Zu bearbeiten:
1. Nennen Sie sämtliche Eigenschaften, die der Ausgangstext im Satz mit dem Wort „Künstler“ den beiden gedachten Spendern zuschreibt.
2. Was gibt es laut Ausgangstext standardmäßig, ohne dass die Eltern vorher danach gefragt wurden?
3. Schreiben Sie die Passage von „Was wohl am“ bis „doch eh nicht.“ wortgetreu aus dem Ausgangstext ab.

Ausgangstext:
Was wohl am ehesten schief gehen kann, ist sehr unterschiedliches Temperament. So, wie auch in dem einen Fall in besagtem Buch beschrieben. Ein Kind mit südamerikanischem Temperament bei eher gemächlichen Eltern. Das wird gewiss für beide Seiten schwierig. Und warum sollte man das provozieren?
Ich lese heute öfter von Paaren, die nach sehr eingeschränkten Merkmalen den Spender auswählen können und ich kann daran nichts Schlimmes finden. Ich lese zwischen den Zeilen der Betreffenden auch nicht, dass sie ausgefallene Wünsche/ Erwartungen an das Kind haben. Sie versuchen einfach mal ihr Glück mit einem ihrer Meinung zu ihnen passenden Spender. Was man ja wirklich anhand von 5 Merkmalen nicht wissen kann. Vielleicht hätte man sich mit dem schwarzhaarigen blauäugigen Künstler besser verstanden als mit dem Ehemann ähnlichen blonden Computertechniker? Das weiß man doch eh nicht.
Die zukünftigen Eltern müssen eh das hinnehmen, wie sie es angeboten bekommen. Ich habe noch bon keiner Samenbank gehört, die die Eltern die Auswahloptionen wählen lässt. So gibt es die passende Blutgruppe standardmäßig. Ohne dass wir zuvor danach gefragt wurden. Wir Eltern und Paare, die noch Eltern werden möchten, wünschen uns manchmal andere Modalitäten. Und doch müssen wir es so hinnehmen wie es ist. Warum aber soll ich mir den Schuh anziehen, wenn da einer herkommt und sagt, he, dein Kind hat eine passende Blutgruppe. Es sollte wohl nichts davon erfahren. Was für schlechte Eltern ihr doch seid! Da muss ich dann sagen, die passende Blutgruppe hatte ich gar nicht bestellt.

Vorliegende Einträge:
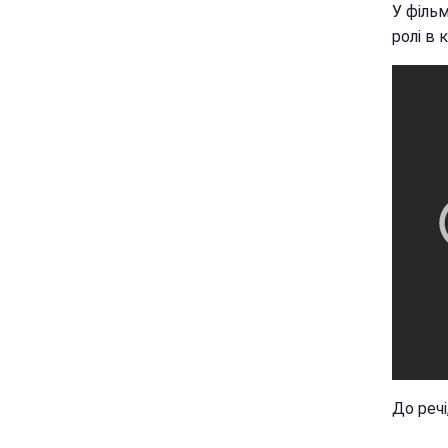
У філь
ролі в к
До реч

--

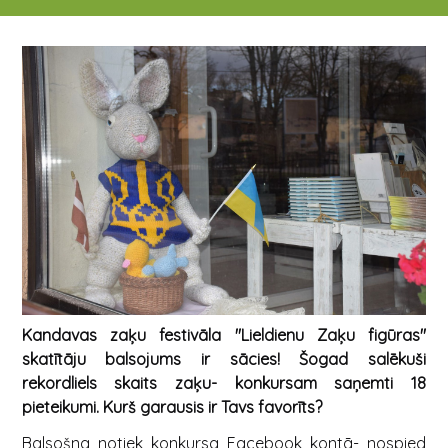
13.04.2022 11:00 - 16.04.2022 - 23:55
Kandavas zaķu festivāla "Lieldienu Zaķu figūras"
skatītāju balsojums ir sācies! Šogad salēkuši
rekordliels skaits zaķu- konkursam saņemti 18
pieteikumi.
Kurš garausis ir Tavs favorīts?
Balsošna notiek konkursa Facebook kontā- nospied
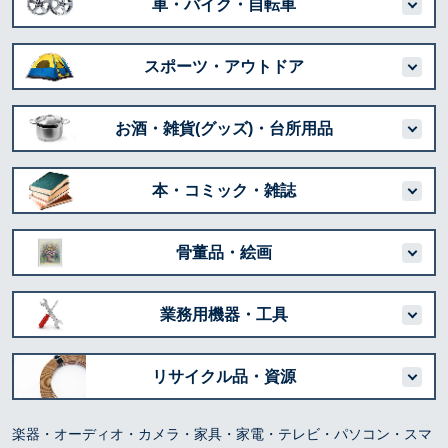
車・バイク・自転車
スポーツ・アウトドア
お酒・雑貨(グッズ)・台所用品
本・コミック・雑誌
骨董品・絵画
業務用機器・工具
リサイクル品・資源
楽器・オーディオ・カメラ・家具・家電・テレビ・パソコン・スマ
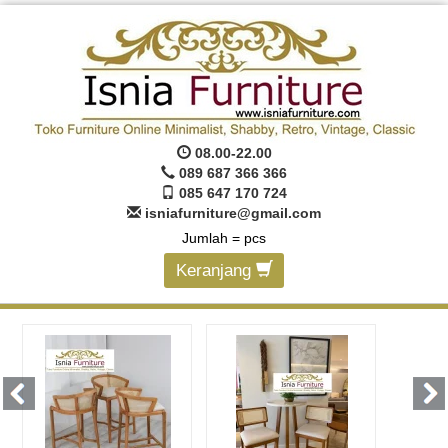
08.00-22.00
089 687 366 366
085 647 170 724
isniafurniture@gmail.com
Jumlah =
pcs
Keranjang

Lösungen:
1.
Erster Spender: schwarzhaarig, blauäugig, Künstler
Zweiter Spender: dem Ehemann ähnlich, blond, Computertechniker

2. Die passende Blutgruppe.

3.
Was wohl am ehesten schief gehen kann, ist sehr unterschiedliches Temperament. So, wie auch in dem einen Fall in besagtem Buch beschrieben. Ein Kind mit südamerikanischem Temperament bei eher gemächlichen Eltern. Das wird gewiss für beide Seiten schwierig. Und warum sollte man das provozieren?
Ich lese heute öfter von Paaren, die nach sehr eingeschränkten Merkmalen den Spender auswählen können und ich kann daran nichts Schlimmes finden. Ich lese zwischen den Zeilen der Betreffenden auch nicht, dass sie ausgefallene Wünsche/ Erwartungen an das Kind haben. Sie versuchen einfach mal ihr Glück mit einem ihrer Meinung zu ihnen passenden Spender. Was man ja wirklich anhand von 5 Merkmalen nicht wissen kann. Vielleicht hätte man sich mit dem schwarzhaarigen blauäugigen Künstler besser verstanden als mit dem Ehemann ähnlichen blonden Computertechniker? Das weiß man doch eh nicht.